Word position and meaning of a sentence

What you need to know:

  • Syntax is the branch of linguistics that deals with the correct arrangement of words in a sentence.

  • It is extremely important for words to take their proper places because, if they do not, the writer or speaker will convey the wrong message.

A Nation headline alleged: ‘Uganda’s 32 Media Houses Closed’. This makes perfect sense. For the layman, the only problem may be that the finite verb “are” is missing between the noun “houses” and participle “closed”. But I have no quarrel with that. Newspapers habitually leave such verbs out because they tend to slow down headlines.

MEANINGLESS

As anybody can see, ‘Uganda’s 32 media houses closed’ is much faster than ‘Uganda’s 32 media houses are closed’. The technical term for such an omission is elision. We say that the verb “are” has been elided.

As long as it does not interfere with your intended meaning, an elision of this kind removes weight from the sentence and increases its speed and, therefore, its impact.

The trouble with the headline is not that it is meaningless, but that it means something which the headline writer did not intend. It shows what can happen to a sentence if you put a word in the wrong place. It is a syntactical problem.

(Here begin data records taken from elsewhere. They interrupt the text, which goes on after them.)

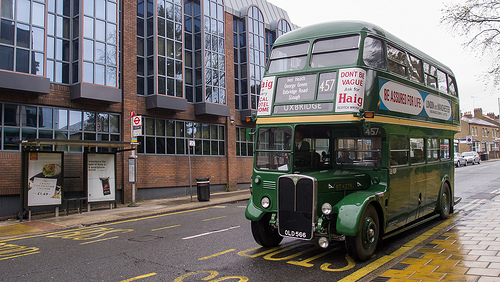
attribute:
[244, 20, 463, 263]
bus — double decker, green, dark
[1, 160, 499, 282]
street — dark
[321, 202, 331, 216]
headlight — round, white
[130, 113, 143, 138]
sign — red, whie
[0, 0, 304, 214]
building — brick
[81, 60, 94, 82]
window — glass, big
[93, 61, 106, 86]
window — glass, big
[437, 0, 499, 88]
tree — leafless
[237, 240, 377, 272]
word — yellow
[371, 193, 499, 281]
sidewalk — yellow brick, yellow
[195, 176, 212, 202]
trash can — black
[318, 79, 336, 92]
number — white, 4573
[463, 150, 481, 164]
car — parked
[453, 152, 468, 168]
car — parked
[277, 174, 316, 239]
grill — black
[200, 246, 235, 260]
line — yellow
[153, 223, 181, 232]
line — yellow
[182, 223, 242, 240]
line — white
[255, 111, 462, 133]
stripe — yellow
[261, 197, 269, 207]
headlight — round, white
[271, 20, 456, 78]
roof — curved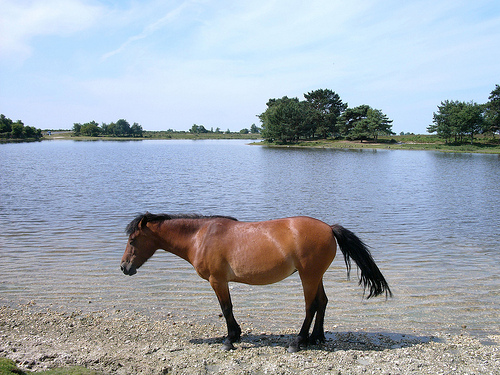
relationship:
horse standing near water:
[120, 213, 391, 350] [0, 138, 499, 348]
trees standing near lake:
[265, 92, 388, 144] [4, 139, 499, 310]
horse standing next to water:
[120, 213, 391, 350] [15, 140, 466, 224]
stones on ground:
[1, 304, 498, 373] [2, 304, 498, 373]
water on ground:
[214, 144, 489, 214] [17, 311, 197, 356]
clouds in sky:
[182, 13, 334, 75] [46, 10, 442, 82]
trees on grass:
[189, 120, 263, 132] [182, 130, 259, 142]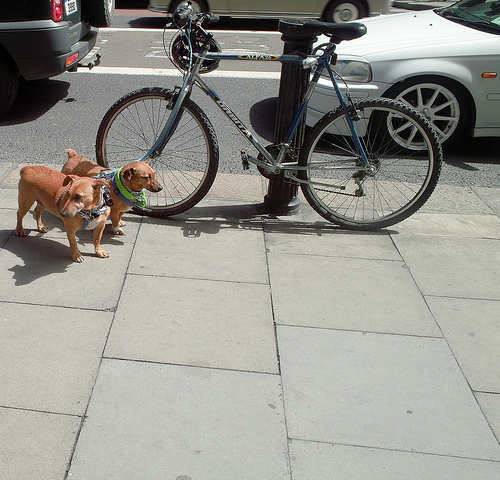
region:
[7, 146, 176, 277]
two small brown dogs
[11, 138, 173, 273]
two dogs standing on the sidewalk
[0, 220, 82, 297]
shadow from the dog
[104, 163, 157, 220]
green and blue collar around the dog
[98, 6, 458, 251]
bike leaning against a short black post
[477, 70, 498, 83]
small orange reflector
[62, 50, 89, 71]
tiny red light on the bottom of the car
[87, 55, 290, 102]
thick white line on the road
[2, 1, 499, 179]
two cars on the road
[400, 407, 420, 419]
small tar mark on the ground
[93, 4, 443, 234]
A bicycle attached to a pole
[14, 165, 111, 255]
A small dog with a blue collar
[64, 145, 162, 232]
A small dog with a green collar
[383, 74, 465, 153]
A tire on a white car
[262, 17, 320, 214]
A black metal pole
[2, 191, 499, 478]
A concrete sidewalk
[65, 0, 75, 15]
A license plate on the back of a car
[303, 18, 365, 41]
A black bike seat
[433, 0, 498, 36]
A windshield on a white car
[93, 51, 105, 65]
A tow hitch on a car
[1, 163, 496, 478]
The sidewalk is gray.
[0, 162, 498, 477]
The sidewalk is made of blocks.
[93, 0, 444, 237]
A bike is in the picture.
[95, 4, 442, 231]
The bike is leaning against a post.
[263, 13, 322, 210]
The post is made of metal.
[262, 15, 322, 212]
The post is black.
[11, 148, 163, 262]
Two dogs are in the picture.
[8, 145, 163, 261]
The dogs are brown.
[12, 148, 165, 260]
The dogs are small.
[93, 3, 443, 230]
The bike is blue.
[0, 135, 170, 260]
Two brown color dogs standing in the street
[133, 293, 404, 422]
White color floor tiles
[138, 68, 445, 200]
A cycle parked near the post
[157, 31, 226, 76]
Black color helmet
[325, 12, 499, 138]
White color car parked near the cycle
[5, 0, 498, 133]
Three cars and one cycle parked in the street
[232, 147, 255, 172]
Pedal of the cycle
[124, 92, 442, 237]
Tyres of the cycle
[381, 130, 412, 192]
Spokes of the cycle wheel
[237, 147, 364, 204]
Cycle chain with pedal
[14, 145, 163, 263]
two small dogs standing on the sidewalk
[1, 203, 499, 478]
a sidewalk next to the street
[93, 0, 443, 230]
a bicycle parked on the sidewalk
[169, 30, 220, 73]
a helmet hanging from the bicycle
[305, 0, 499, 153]
a white car behind the bicycle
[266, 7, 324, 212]
a black post on the sidewalk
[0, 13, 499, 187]
a busy city street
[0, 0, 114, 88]
the back of a car behind the dogs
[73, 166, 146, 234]
brightly-colored collars on dogs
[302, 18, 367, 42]
seat of the bicycle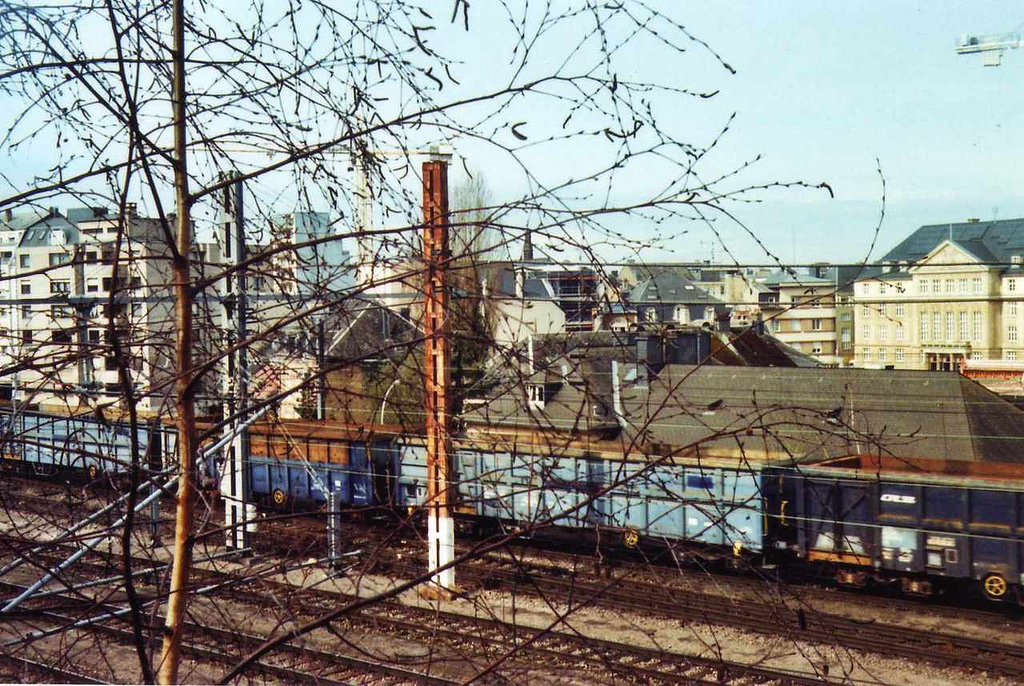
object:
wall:
[855, 279, 1024, 369]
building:
[854, 218, 1023, 368]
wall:
[3, 243, 146, 412]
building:
[2, 204, 224, 419]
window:
[49, 252, 74, 266]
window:
[915, 278, 929, 296]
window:
[893, 323, 906, 342]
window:
[47, 277, 74, 297]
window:
[19, 253, 33, 271]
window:
[20, 302, 37, 323]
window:
[862, 283, 871, 303]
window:
[20, 326, 34, 350]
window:
[860, 324, 874, 338]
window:
[810, 318, 824, 332]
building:
[754, 264, 855, 366]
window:
[789, 296, 806, 311]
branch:
[195, 303, 600, 445]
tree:
[3, 2, 821, 685]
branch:
[187, 3, 742, 205]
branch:
[2, 6, 185, 165]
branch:
[194, 319, 671, 442]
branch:
[214, 393, 926, 684]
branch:
[189, 453, 709, 552]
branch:
[91, 1, 189, 272]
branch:
[109, 2, 164, 684]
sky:
[3, 4, 1021, 286]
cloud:
[68, 9, 878, 272]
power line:
[2, 258, 1024, 269]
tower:
[411, 144, 461, 594]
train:
[0, 402, 1020, 604]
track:
[6, 459, 1021, 676]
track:
[2, 534, 843, 685]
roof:
[855, 216, 1022, 281]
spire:
[521, 220, 534, 260]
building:
[488, 259, 614, 333]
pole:
[213, 171, 248, 556]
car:
[792, 455, 1020, 589]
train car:
[161, 416, 399, 516]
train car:
[397, 422, 797, 580]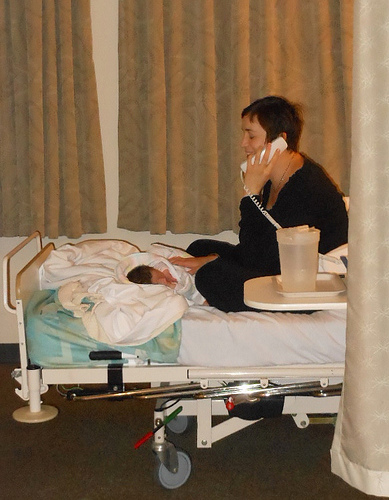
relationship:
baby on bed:
[127, 262, 216, 308] [31, 302, 243, 348]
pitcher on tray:
[274, 226, 315, 287] [270, 270, 341, 301]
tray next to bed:
[270, 270, 341, 301] [19, 229, 362, 484]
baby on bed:
[127, 262, 177, 288] [20, 191, 378, 422]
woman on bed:
[169, 93, 350, 315] [20, 191, 378, 422]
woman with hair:
[169, 93, 350, 315] [235, 92, 306, 155]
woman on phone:
[195, 89, 347, 307] [236, 134, 347, 275]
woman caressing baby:
[195, 89, 347, 307] [119, 240, 200, 307]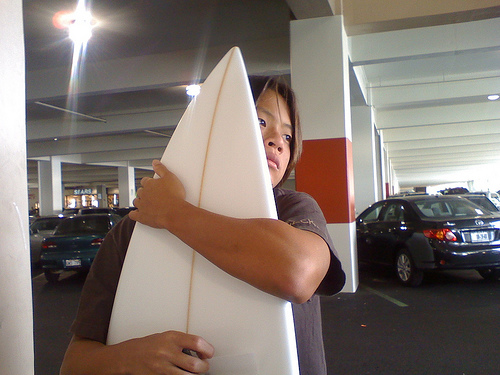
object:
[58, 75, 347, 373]
person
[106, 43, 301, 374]
surfboard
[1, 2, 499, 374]
building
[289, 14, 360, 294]
pillar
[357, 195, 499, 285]
car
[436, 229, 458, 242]
light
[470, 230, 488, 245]
number plate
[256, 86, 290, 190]
face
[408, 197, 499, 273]
back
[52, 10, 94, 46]
light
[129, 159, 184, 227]
hand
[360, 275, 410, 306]
line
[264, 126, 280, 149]
nose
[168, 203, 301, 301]
forearm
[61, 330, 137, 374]
forearm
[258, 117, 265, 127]
eye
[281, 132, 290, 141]
right eye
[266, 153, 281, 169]
mouth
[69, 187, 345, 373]
shirt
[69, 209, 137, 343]
sleeve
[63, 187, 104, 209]
store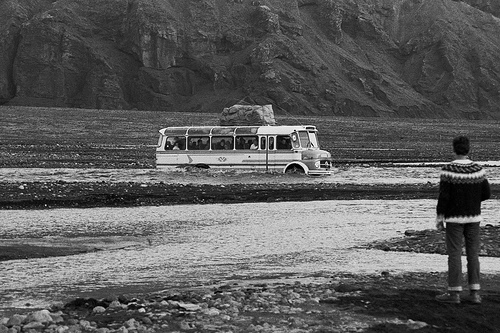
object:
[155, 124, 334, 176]
bus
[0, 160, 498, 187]
water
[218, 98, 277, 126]
cargo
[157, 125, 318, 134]
bus' roof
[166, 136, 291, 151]
people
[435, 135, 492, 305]
man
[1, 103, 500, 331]
ground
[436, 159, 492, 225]
sweater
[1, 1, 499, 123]
hill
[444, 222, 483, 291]
pants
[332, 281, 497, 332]
dirt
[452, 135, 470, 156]
hair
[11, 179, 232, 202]
rocks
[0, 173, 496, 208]
dirt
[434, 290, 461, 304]
shoe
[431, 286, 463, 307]
foot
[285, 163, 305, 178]
tire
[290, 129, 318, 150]
windshield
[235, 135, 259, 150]
window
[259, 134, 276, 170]
door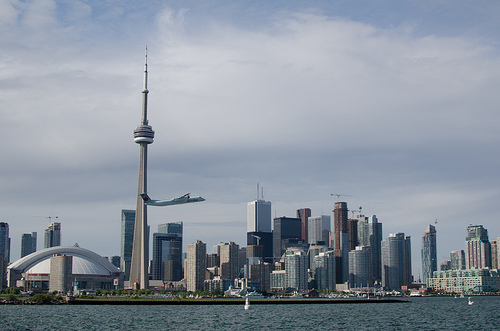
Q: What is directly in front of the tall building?
A: Airplane.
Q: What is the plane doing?
A: Flying over the lake.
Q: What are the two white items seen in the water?
A: Buoys.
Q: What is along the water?
A: City skyline.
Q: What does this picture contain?
A: Skyline of a city.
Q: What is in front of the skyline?
A: Ocean.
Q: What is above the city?
A: White clouds.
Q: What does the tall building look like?
A: Futuristic.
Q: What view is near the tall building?
A: Skyline of city.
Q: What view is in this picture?
A: City skyline near water.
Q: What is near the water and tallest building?
A: Tall buildings.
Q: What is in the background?
A: City.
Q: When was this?
A: Daytime.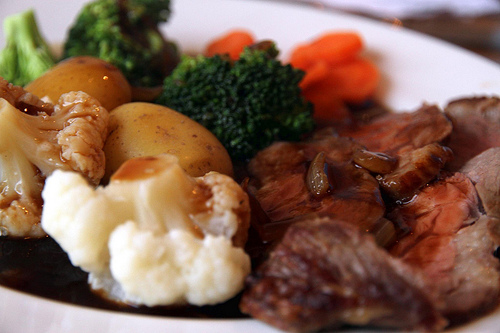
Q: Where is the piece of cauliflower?
A: On the plate.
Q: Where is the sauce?
A: On the plate.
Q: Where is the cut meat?
A: On the white plate.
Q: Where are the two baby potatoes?
A: Next to the cauliflower.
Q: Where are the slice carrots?
A: Next to the broccoli.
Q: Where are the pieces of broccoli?
A: On the plate.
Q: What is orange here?
A: Carrots.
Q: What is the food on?
A: A plate.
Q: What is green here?
A: Broccoli.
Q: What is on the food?
A: Gravy.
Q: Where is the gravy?
A: On the veggies.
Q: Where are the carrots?
A: On the plate.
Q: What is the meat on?
A: A plate.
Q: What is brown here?
A: Gravy.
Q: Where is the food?
A: On a plate.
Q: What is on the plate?
A: Food.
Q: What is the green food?
A: Brocolli.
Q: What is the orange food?
A: Carrots.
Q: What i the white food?
A: Cauliflour.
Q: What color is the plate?
A: White.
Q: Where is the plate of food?
A: On a table.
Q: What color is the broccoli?
A: Green.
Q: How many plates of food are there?
A: One.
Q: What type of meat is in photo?
A: Beef.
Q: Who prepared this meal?
A: A human.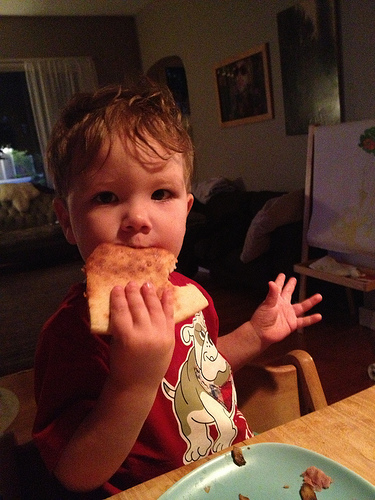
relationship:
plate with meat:
[152, 437, 373, 498] [204, 444, 333, 497]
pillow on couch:
[238, 187, 302, 269] [186, 177, 306, 313]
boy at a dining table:
[29, 80, 323, 494] [101, 379, 373, 498]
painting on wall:
[271, 3, 373, 138] [0, 0, 373, 218]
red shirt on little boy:
[20, 273, 262, 456] [31, 80, 287, 475]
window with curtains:
[1, 70, 47, 183] [21, 56, 97, 89]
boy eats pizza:
[29, 80, 323, 494] [54, 232, 230, 335]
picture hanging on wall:
[210, 42, 276, 123] [164, 14, 270, 50]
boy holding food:
[29, 80, 323, 494] [83, 245, 208, 335]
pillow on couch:
[240, 192, 301, 262] [191, 186, 304, 289]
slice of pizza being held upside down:
[105, 239, 178, 350] [90, 287, 216, 353]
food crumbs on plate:
[187, 445, 322, 500] [252, 458, 297, 484]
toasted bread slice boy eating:
[82, 242, 207, 338] [52, 86, 215, 336]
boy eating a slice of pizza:
[49, 93, 344, 448] [92, 252, 147, 351]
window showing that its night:
[1, 70, 47, 183] [18, 86, 52, 217]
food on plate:
[187, 445, 332, 497] [152, 437, 373, 498]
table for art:
[294, 243, 373, 296] [314, 129, 372, 251]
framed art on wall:
[201, 58, 268, 152] [182, 16, 257, 41]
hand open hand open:
[272, 297, 295, 312] [258, 309, 329, 385]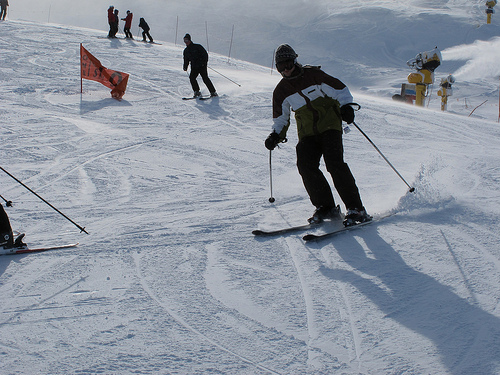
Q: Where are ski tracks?
A: On the snow.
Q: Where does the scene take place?
A: On a ski slope.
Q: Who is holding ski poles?
A: The skiers.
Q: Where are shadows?
A: On the snow.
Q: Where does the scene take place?
A: On a ski slope.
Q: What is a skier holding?
A: Ski poles.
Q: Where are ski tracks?
A: On the snow.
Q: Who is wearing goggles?
A: The skier.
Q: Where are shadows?
A: On the snow.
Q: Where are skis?
A: Under skiers feet.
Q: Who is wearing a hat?
A: The skier.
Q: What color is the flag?
A: Red.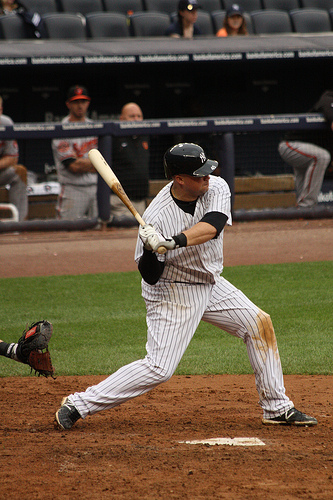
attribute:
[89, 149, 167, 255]
baseball bat — wooden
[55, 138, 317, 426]
man — holding, wearing baseball uniform, wearing a black and white stripe uniform, stripe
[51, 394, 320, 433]
sneakers — batter's, black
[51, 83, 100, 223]
man — crossing his arms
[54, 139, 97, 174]
arms — crossed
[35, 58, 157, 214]
people — in dugout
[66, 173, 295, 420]
uniform — black, white,  white, pinstriped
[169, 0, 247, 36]
spectators — watching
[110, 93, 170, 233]
man — wearing black shirt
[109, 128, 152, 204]
shirt — black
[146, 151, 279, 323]
man — wearing baseball helmet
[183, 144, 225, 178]
helmet — baseball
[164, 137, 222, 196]
head — man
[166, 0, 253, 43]
spectators — in bleachers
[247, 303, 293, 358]
dirt — on man's pants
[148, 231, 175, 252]
glove —  white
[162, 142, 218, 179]
helmet — dark, baseball, batting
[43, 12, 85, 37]
chair — empty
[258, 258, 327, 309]
grass — patch, green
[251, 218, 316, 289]
ground — brown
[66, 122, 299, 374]
man — wearing a black hard hat, hard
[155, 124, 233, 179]
hat — black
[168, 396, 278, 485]
plate — home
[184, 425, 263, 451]
home plate — white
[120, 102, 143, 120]
head — bald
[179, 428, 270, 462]
plate — home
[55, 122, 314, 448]
baseball player — wearing white and black pinstriped uniform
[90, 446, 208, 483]
dirt — brown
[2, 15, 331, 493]
game — baseball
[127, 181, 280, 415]
uniform — baseball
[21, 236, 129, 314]
field — baseball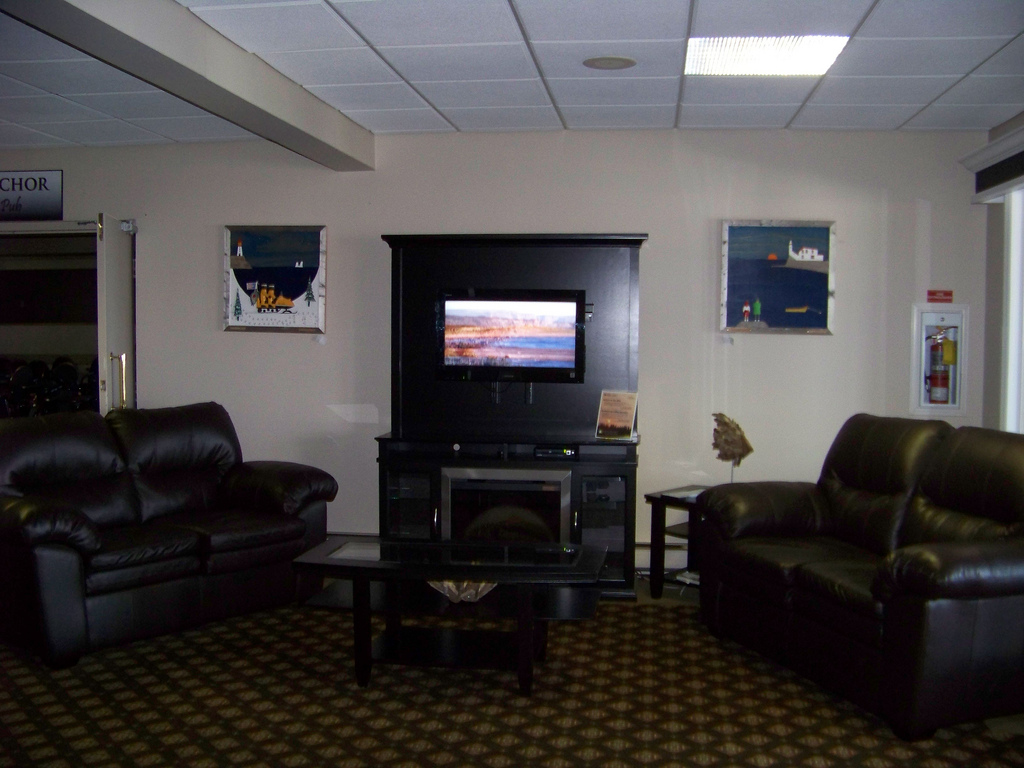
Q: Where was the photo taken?
A: It was taken at the living room.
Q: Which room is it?
A: It is a living room.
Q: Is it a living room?
A: Yes, it is a living room.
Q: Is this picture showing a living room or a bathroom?
A: It is showing a living room.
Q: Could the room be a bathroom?
A: No, it is a living room.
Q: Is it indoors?
A: Yes, it is indoors.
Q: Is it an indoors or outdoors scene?
A: It is indoors.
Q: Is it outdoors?
A: No, it is indoors.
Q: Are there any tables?
A: Yes, there is a table.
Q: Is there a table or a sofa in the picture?
A: Yes, there is a table.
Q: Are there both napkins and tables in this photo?
A: No, there is a table but no napkins.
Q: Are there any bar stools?
A: No, there are no bar stools.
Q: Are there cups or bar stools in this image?
A: No, there are no bar stools or cups.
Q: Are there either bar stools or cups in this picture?
A: No, there are no bar stools or cups.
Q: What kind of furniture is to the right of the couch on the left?
A: The piece of furniture is a table.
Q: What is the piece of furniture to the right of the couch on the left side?
A: The piece of furniture is a table.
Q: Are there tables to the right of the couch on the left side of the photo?
A: Yes, there is a table to the right of the couch.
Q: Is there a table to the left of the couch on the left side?
A: No, the table is to the right of the couch.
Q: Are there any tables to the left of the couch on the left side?
A: No, the table is to the right of the couch.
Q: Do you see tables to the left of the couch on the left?
A: No, the table is to the right of the couch.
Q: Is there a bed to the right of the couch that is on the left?
A: No, there is a table to the right of the couch.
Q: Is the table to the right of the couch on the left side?
A: Yes, the table is to the right of the couch.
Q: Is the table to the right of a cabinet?
A: No, the table is to the right of the couch.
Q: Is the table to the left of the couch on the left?
A: No, the table is to the right of the couch.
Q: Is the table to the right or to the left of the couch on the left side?
A: The table is to the right of the couch.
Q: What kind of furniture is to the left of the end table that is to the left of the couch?
A: The piece of furniture is a table.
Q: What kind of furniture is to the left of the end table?
A: The piece of furniture is a table.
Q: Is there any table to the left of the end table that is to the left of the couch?
A: Yes, there is a table to the left of the end table.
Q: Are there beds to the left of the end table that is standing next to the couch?
A: No, there is a table to the left of the end table.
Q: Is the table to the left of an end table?
A: Yes, the table is to the left of an end table.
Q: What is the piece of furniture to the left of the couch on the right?
A: The piece of furniture is a table.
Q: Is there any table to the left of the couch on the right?
A: Yes, there is a table to the left of the couch.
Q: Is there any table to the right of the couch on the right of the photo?
A: No, the table is to the left of the couch.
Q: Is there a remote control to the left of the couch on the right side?
A: No, there is a table to the left of the couch.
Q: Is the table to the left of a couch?
A: Yes, the table is to the left of a couch.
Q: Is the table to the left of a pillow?
A: No, the table is to the left of a couch.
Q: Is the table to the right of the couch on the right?
A: No, the table is to the left of the couch.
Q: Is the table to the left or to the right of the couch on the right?
A: The table is to the left of the couch.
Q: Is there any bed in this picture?
A: No, there are no beds.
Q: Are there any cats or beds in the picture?
A: No, there are no beds or cats.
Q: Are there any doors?
A: Yes, there is a door.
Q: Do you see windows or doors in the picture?
A: Yes, there is a door.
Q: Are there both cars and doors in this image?
A: No, there is a door but no cars.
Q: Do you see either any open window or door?
A: Yes, there is an open door.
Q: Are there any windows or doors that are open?
A: Yes, the door is open.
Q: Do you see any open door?
A: Yes, there is an open door.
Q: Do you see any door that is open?
A: Yes, there is an open door.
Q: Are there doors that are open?
A: Yes, there is a door that is open.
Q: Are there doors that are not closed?
A: Yes, there is a open door.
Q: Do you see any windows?
A: No, there are no windows.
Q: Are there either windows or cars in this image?
A: No, there are no windows or cars.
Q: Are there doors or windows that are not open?
A: No, there is a door but it is open.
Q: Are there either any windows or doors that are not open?
A: No, there is a door but it is open.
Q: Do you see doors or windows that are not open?
A: No, there is a door but it is open.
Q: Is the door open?
A: Yes, the door is open.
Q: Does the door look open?
A: Yes, the door is open.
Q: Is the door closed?
A: No, the door is open.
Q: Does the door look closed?
A: No, the door is open.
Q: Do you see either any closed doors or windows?
A: No, there is a door but it is open.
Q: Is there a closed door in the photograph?
A: No, there is a door but it is open.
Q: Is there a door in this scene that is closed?
A: No, there is a door but it is open.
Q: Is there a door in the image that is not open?
A: No, there is a door but it is open.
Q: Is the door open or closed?
A: The door is open.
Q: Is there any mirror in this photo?
A: No, there are no mirrors.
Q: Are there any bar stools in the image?
A: No, there are no bar stools.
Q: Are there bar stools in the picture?
A: No, there are no bar stools.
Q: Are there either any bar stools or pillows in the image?
A: No, there are no bar stools or pillows.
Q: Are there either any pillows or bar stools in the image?
A: No, there are no bar stools or pillows.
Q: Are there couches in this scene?
A: Yes, there is a couch.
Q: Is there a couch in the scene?
A: Yes, there is a couch.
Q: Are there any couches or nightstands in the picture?
A: Yes, there is a couch.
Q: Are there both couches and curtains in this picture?
A: No, there is a couch but no curtains.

Syntax is the branch of linguistics that deals with the correct arrangement of words in a sentence. It is extremely important for words to take their proper places because, if they do not, the writer or speaker will convey the wrong message.

NUANCES

Diplomats engaged in delicate international negotiations will readily appreciate what I am saying. Many costly wars have been occasioned by roundtable misunderstandings due to syntactical mistakes. That is why it is essential for a state like Kenya – which uses a non-mother tongue as its official national as well as international communication tool – to ensure that all its envoys and delegates to important international conferences are masters of the nuances of English.

In the headline, ‘Uganda’s 32 Media Houses Closed’, because the figure is in the wrong place, the writer conveys the meaning that 32 is Uganda’s total number of media houses and that all of them have been shut. But, clearly, that was not what the story said beneath.

APOSTROPHE

According to the story, 32 (out of a larger number) of Uganda’s media houses had been closed. In that case, the figure, acting as an adjective, should have preceded the word “Uganda”.

The headline should have read, ‘32 Ugandan Media Houses Closed.’

A headline in the Standard on the same day presented a related problem. It said: ‘Fire Hits City’s Supermarket’. The apostrophe “s” means that Nairobi has (owns) only one supermarket and that, since fire has swallowed it, the city now has none.

To avoid the error, you do not even need to move the word “city” from its place in that sentence. You simply drop the apostrophe “s”, thus: ‘Fire hits city supermarket’. In that way, you transform the noun city into an adjective. “City" now functions exactly like “modern”, “popular” or “well-stocked”.

CATEGORY

“City” now describes one of many things in the same category. In ‘Fire hits Karen’s supermarket’, you mean that Karen has only one supermarket. But in ‘Fire hits Karen supermarket’, you imply that Karen has others.

Philip Ochieng is a veteran journalist.